Second-dimension outliers for spatial prediction

AuthorsKai Ren, Yongze Song*, Qiang Yu*

JournalInternational Journal of Geographical Information Science,

https://doi.org/10.1080/13658816.2025.2580414

Overview

This paper introduces second-dimension outliers (SDO) as a new way to encode the outlier context around unsampled locations and then uses SDO-enhanced machine learning to improve spatial prediction of wheat production across Australia.

Abstract

Spatial prediction aims to accurately estimate attributes at unsampled locations based on spatial dependencies, patterns, variability, and covariates, providing knowledge of complex spatial systems and supporting diverse applications. However, existing methods for spatial prediction ignore geographic and environmental characteristics outside sample locations, particularly spatial outliers, significantly impacting prediction accuracy. This study introduces the concept of second-dimension outliers (SDO) and SDO models that incorporate local outlier information at unsampled locations to enhance prediction accuracy. SDO models generate SDO variables that capture samples' external geographic and environmental characteristics in the spatial prediction. This study develops SDO-based machine learning to predict wheat production in Australia, using cross-validation to evaluate prediction accuracy.
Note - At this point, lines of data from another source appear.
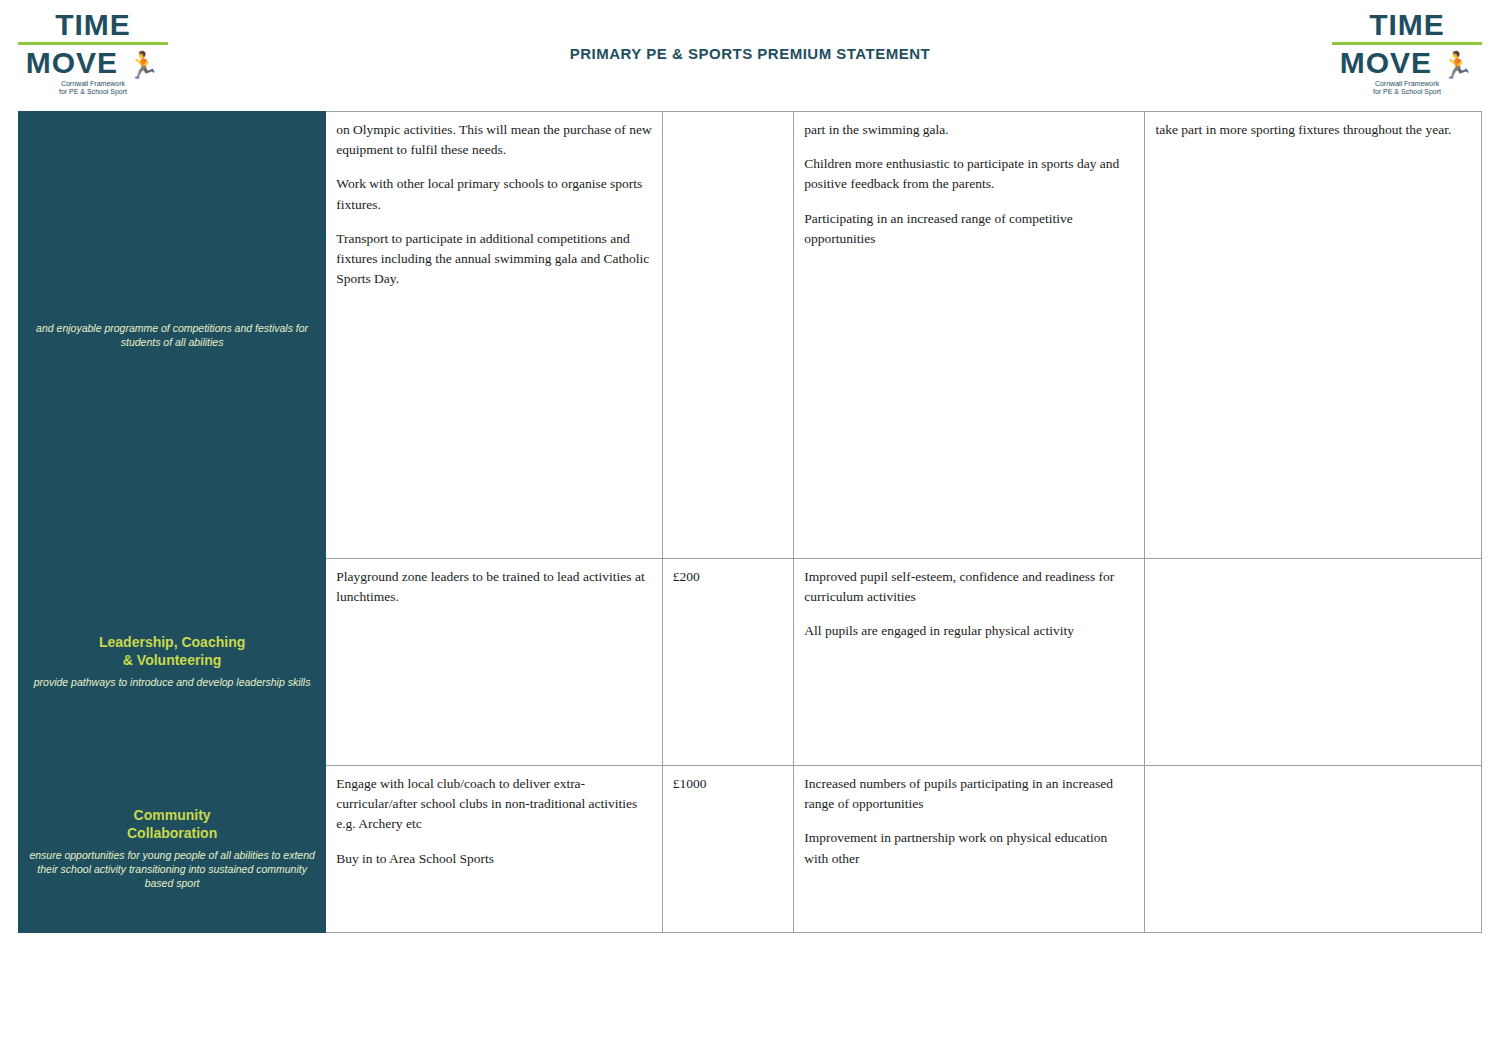TIME
MOVE 🏃
Cornwall Framework
for PE & School Sport
PRIMARY PE & SPORTS PREMIUM STATEMENT
TIME
MOVE 🏃
Cornwall Framework
for PE & School Sport
| and enjoyable programme of competitions and festivals for students of all abilities | on Olympic activities. This will mean the purchase of new equipment to fulfil these needs. Work with other local primary schools to organise sports fixtures. Transport to participate in additional competitions and fixtures including the annual swimming gala and Catholic Sports Day. | | part in the swimming gala. Children more enthusiastic to participate in sports day and positive feedback from the parents. Participating in an increased range of competitive opportunities | take part in more sporting fixtures throughout the year. |
| Leadership, Coaching & Volunteering provide pathways to introduce and develop leadership skills | Playground zone leaders to be trained to lead activities at lunchtimes. | £200 | Improved pupil self-esteem, confidence and readiness for curriculum activities All pupils are engaged in regular physical activity | |
| Community Collaboration ensure opportunities for young people of all abilities to extend their school activity transitioning into sustained community based sport | Engage with local club/coach to deliver extra-curricular/after school clubs in non-traditional activities e.g. Archery etc Buy in to Area School Sports | £1000 | Increased numbers of pupils participating in an increased range of opportunities Improvement in partnership work on physical education with other | |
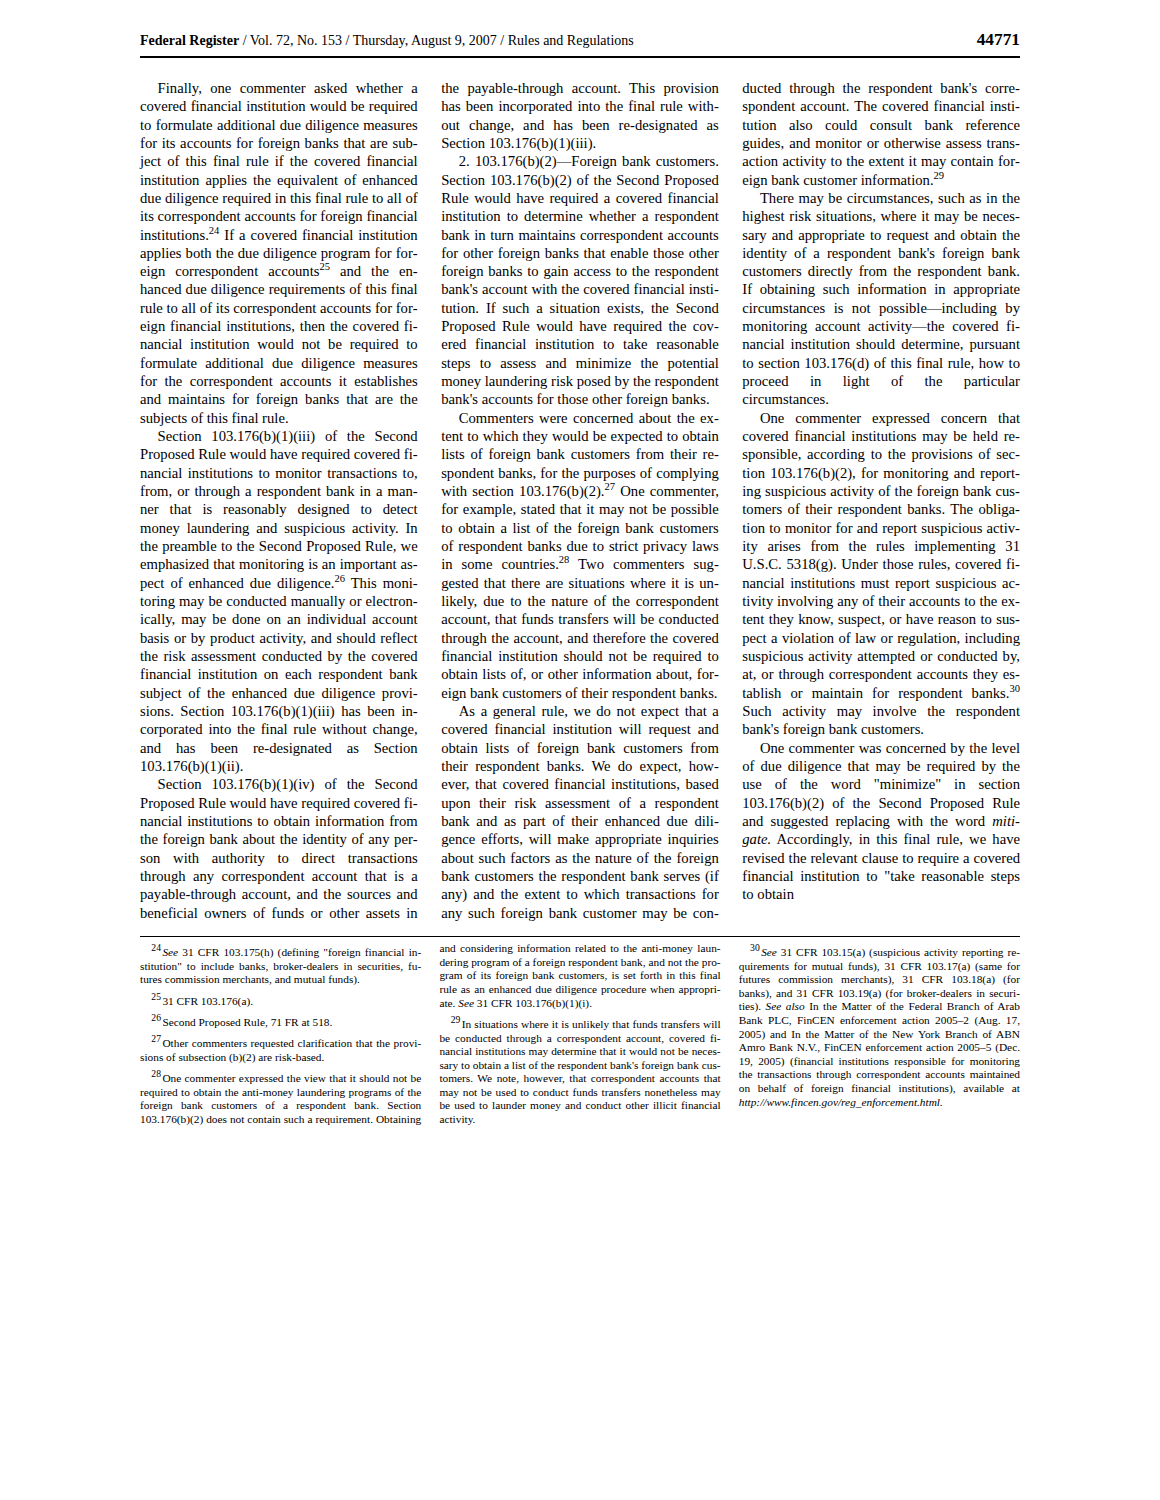Federal Register / Vol. 72, No. 153 / Thursday, August 9, 2007 / Rules and Regulations
44771
Finally, one commenter asked whether a covered financial institution would be required to formulate additional due diligence measures for its accounts for foreign banks that are subject of this final rule if the covered financial institution applies the equivalent of enhanced due diligence required in this final rule to all of its correspondent accounts for foreign financial institutions.24 If a covered financial institution applies both the due diligence program for foreign correspondent accounts25 and the enhanced due diligence requirements of this final rule to all of its correspondent accounts for foreign financial institutions, then the covered financial institution would not be required to formulate additional due diligence measures for the correspondent accounts it establishes and maintains for foreign banks that are the subjects of this final rule.
Section 103.176(b)(1)(iii) of the Second Proposed Rule would have required covered financial institutions to monitor transactions to, from, or through a respondent bank in a manner that is reasonably designed to detect money laundering and suspicious activity. In the preamble to the Second Proposed Rule, we emphasized that monitoring is an important aspect of enhanced due diligence.26 This monitoring may be conducted manually or electronically, may be done on an individual account basis or by product activity, and should reflect the risk assessment conducted by the covered financial institution on each respondent bank subject of the enhanced due diligence provisions. Section 103.176(b)(1)(iii) has been incorporated into the final rule without change, and has been re-designated as Section 103.176(b)(1)(ii).
Section 103.176(b)(1)(iv) of the Second Proposed Rule would have required covered financial institutions to obtain information from the foreign bank about the identity of any person with authority to direct transactions through any correspondent account that is a payable-through account, and the sources and beneficial owners of funds or other assets in the payable-through account. This provision has been incorporated into the final rule without change, and has been re-designated as Section 103.176(b)(1)(iii).
2. 103.176(b)(2)—Foreign bank customers. Section 103.176(b)(2) of the Second Proposed Rule would have required a covered financial institution to determine whether a respondent bank in turn maintains correspondent accounts for other foreign banks that enable those other foreign banks to gain access to the respondent bank's account with the covered financial institution. If such a situation exists, the Second Proposed Rule would have required the covered financial institution to take reasonable steps to assess and minimize the potential money laundering risk posed by the respondent bank's accounts for those other foreign banks.
Commenters were concerned about the extent to which they would be expected to obtain lists of foreign bank customers from their respondent banks, for the purposes of complying with section 103.176(b)(2).27 One commenter, for example, stated that it may not be possible to obtain a list of the foreign bank customers of respondent banks due to strict privacy laws in some countries.28 Two commenters suggested that there are situations where it is unlikely, due to the nature of the correspondent account, that funds transfers will be conducted through the account, and therefore the covered financial institution should not be required to obtain lists of, or other information about, foreign bank customers of their respondent banks.
As a general rule, we do not expect that a covered financial institution will request and obtain lists of foreign bank customers from their respondent banks. We do expect, however, that covered financial institutions, based upon their risk assessment of a respondent bank and as part of their enhanced due diligence efforts, will make appropriate inquiries about such factors as the nature of the foreign bank customers the respondent bank serves (if any) and the extent to which transactions for any such foreign bank customer may be conducted through the respondent bank's correspondent account. The covered financial institution also could consult bank reference guides, and monitor or otherwise assess transaction activity to the extent it may contain foreign bank customer information.29
There may be circumstances, such as in the highest risk situations, where it may be necessary and appropriate to request and obtain the identity of a respondent bank's foreign bank customers directly from the respondent bank. If obtaining such information in appropriate circumstances is not possible—including by monitoring account activity—the covered financial institution should determine, pursuant to section 103.176(d) of this final rule, how to proceed in light of the particular circumstances.
One commenter expressed concern that covered financial institutions may be held responsible, according to the provisions of section 103.176(b)(2), for monitoring and reporting suspicious activity of the foreign bank customers of their respondent banks. The obligation to monitor for and report suspicious activity arises from the rules implementing 31 U.S.C. 5318(g). Under those rules, covered financial institutions must report suspicious activity involving any of their accounts to the extent they know, suspect, or have reason to suspect a violation of law or regulation, including suspicious activity attempted or conducted by, at, or through correspondent accounts they establish or maintain for respondent banks.30 Such activity may involve the respondent bank's foreign bank customers.
One commenter was concerned by the level of due diligence that may be required by the use of the word "minimize" in section 103.176(b)(2) of the Second Proposed Rule and suggested replacing with the word mitigate. Accordingly, in this final rule, we have revised the relevant clause to require a covered financial institution to "take reasonable steps to obtain
24 See 31 CFR 103.175(h) (defining "foreign financial institution" to include banks, broker-dealers in securities, futures commission merchants, and mutual funds).
2531 CFR 103.176(a).
26 Second Proposed Rule, 71 FR at 518.
27 Other commenters requested clarification that the provisions of subsection (b)(2) are risk-based.
28 One commenter expressed the view that it should not be required to obtain the anti-money laundering programs of the foreign bank customers of a respondent bank. Section 103.176(b)(2) does not contain such a requirement. Obtaining and considering information related to the anti-money laundering program of a foreign respondent bank, and not the program of its foreign bank customers, is set forth in this final rule as an enhanced due diligence procedure when appropriate. See 31 CFR 103.176(b)(1)(i).
29 In situations where it is unlikely that funds transfers will be conducted through a correspondent account, covered financial institutions may determine that it would not be necessary to obtain a list of the respondent bank's foreign bank customers. We note, however, that correspondent accounts that may not be used to conduct funds transfers nonetheless may be used to launder money and conduct other illicit financial activity.
30 See 31 CFR 103.15(a) (suspicious activity reporting requirements for mutual funds), 31 CFR 103.17(a) (same for futures commission merchants), 31 CFR 103.18(a) (for banks), and 31 CFR 103.19(a) (for broker-dealers in securities). See also In the Matter of the Federal Branch of Arab Bank PLC, FinCEN enforcement action 2005–2 (Aug. 17, 2005) and In the Matter of the New York Branch of ABN Amro Bank N.V., FinCEN enforcement action 2005–5 (Dec. 19, 2005) (financial institutions responsible for monitoring the transactions through correspondent accounts maintained on behalf of foreign financial institutions), available at http://www.fincen.gov/reg_enforcement.html.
Results demonstrate that SDO-based support vector machines (SVM) improve spatial prediction accuracy, with the R2 increasing from 0.555 to 0.671 compared to aspatial SVM, particularly for extreme values. The developed local outlier strength index that examines the strength of SDO ensures more accurate and smooth spatial predictions. The SDO concept provides more in-depth explanatory information from an innovative spatial perspective and a detailed understanding of local outliers for spatial prediction, making it a robust and effective tool for spatial statistical inference and geographic computation across various fields.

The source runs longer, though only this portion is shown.